Microhydrated closo -boranes have attracted great interest due to their superchaotropic activity related to the well-known Hofmeister effect and important applications in biomedical and battery fields. In this work, we report a combined negative ion photoelectron spectroscopy and quantum chemical investigation on hydrated closo -decaborate clusters [B ₁₀ H ₁₀ ] ^2- · n H ₂ O ( n = 1-7) with a direct comparison to their analogues [B ₁₂ H ₁₂ ] ^2- · n H ₂ O and free water clusters. A single H ₂ O molecule is found to be sufficient to stabilize the intrinsically unstable [B ₁₀ H ₁₀ ] ^2- dianion. The first two water molecules strongly interact with the solute forming B-H···H-O dihydrogen bonds while additional water molecules show substantially reduced binding energies.

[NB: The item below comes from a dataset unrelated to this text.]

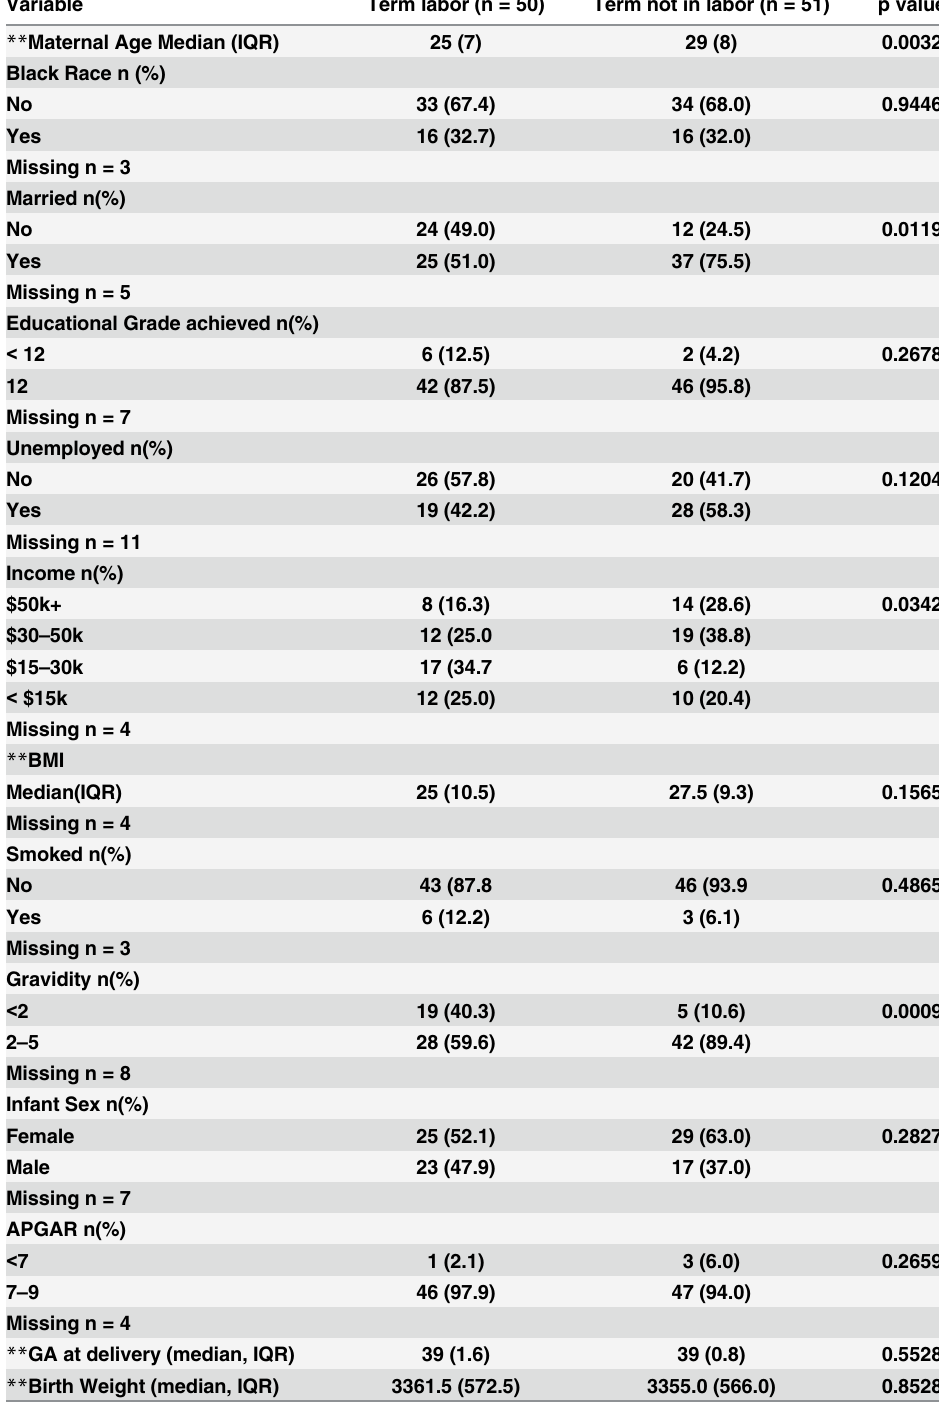
Table 1. Demographic, obstetric and clinical characteristics of studied patients according to the preg- nancy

Unlike [B ₁₂ H ₁₂ ] ^2- · n H ₂ O possessing a highly structured water network with the attached H ₂ O molecules arranged in a unified pattern by maximizing B-H···H-O dihydrogen bonding, distinct structural arrangements of the water clusters within [B ₁₀ H ₁₀ ] ^2- · n H ₂ O are achieved with the water cluster networks from trimer to heptamer resembling free water clusters. Such a distinct difference arises from the variations in size, symmetry, and charge distributions between these two dianions. The present finding again confirms the structural diversity of hydrogen-bonding networks in microhydrated closo -boranes and enriches our understanding of aqueous borate chemistry.